Irinotecan is a powerful anticancer drug with severe systemic side effects that limit its clinical application. Drug-targeted delivery with noninvasive methods is required to enhance the drug ...concentration locally and to reduce these undesirable events. Microbubble-assisted ultrasound has become a promising method for noninvasive targeted drug delivery. The aim of this study is to evaluate the therapeutic effectiveness of in vitro and in vivo irinotecan delivery based on the combination of ultrasound and microbubbles. In the present study, in vitro results showed that the irinotecan treatment with microbubble-assisted ultrasound induced a significant decrease in cell viability of human glioblastoma cells.
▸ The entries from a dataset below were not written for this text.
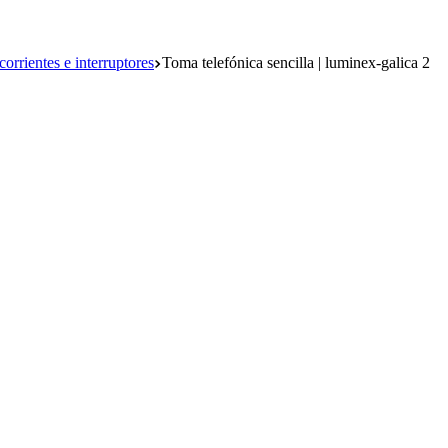
orrientes e interruptores
Toma telefónica sencilla | luminex-galica 2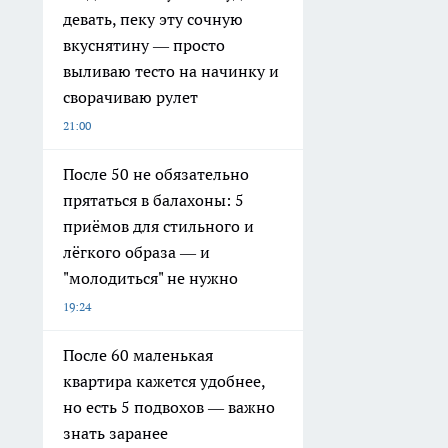
девать, пеку эту сочную
вкуснятину — просто
выливаю тесто на начинку и
сворачиваю рулет
21:00
После 50 не обязательно
прятаться в балахоны: 5
приёмов для стильного и
лёгкого образа — и
"молодиться" не нужно
19:24
После 60 маленькая
квартира кажется удобнее,
но есть 5 подвохов — важно
знать заранее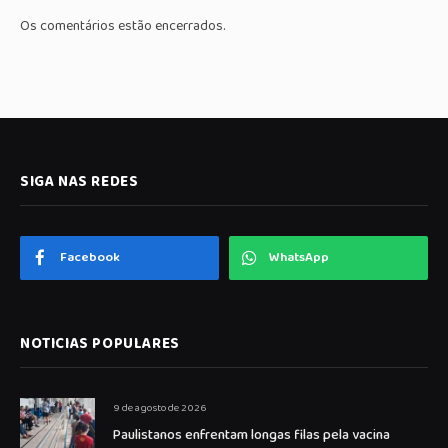
Os comentários estão encerrados.
SIGA NAS REDES
Facebook
WhatsApp
NOTICIAS POPULARES
9 de agosto de 2026
Paulistanos enfrentam longas filas pela vacina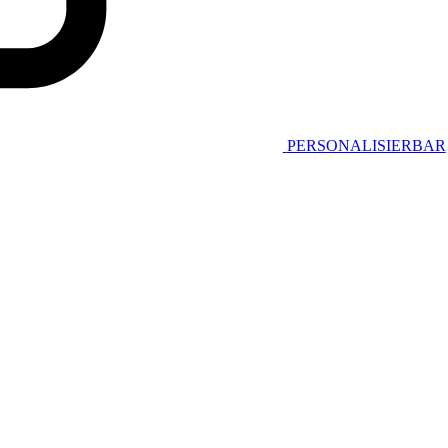
PERSONALISIERBAR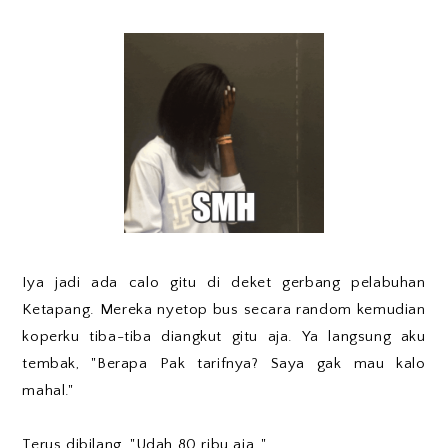
Iya jadi ada calo gitu di deket gerbang pelabuhan
Ketapang. Mereka nyetop bus secara random kemudian
koperku tiba-tiba diangkut gitu aja. Ya langsung aku
tembak, "Berapa Pak tarifnya? Saya gak mau kalo
mahal."
Terus dibilang, "Udah 80 ribu aja.."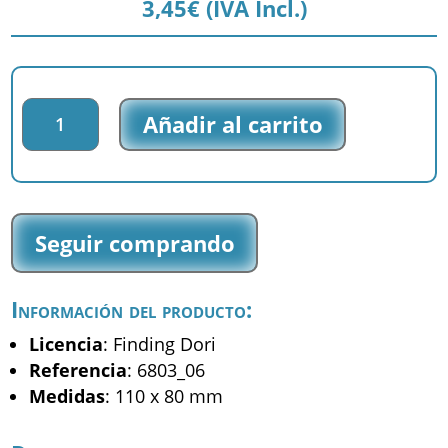
3,45
€
(IVA Incl.)
Parche
Añadir al carrito
impreso
Finding
Dory
-
Nemo
Seguir comprando
-
(6803_06)
cantidad
Información del producto:
Licencia
: Finding Dori
Referencia
: 6803_06
Medidas
: 110 x 80 mm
Moreover, using subcutaneous glioblastoma xenografts, the in vivo preclinical study in nude mice demonstrated that this therapeutic protocol led to a decrease in tumor growth and perfusion and an increase of tumor necrosis. The conclusions drawn from this study demonstrate the promising potential of this therapeutic approach for the anticancer targeted therapy.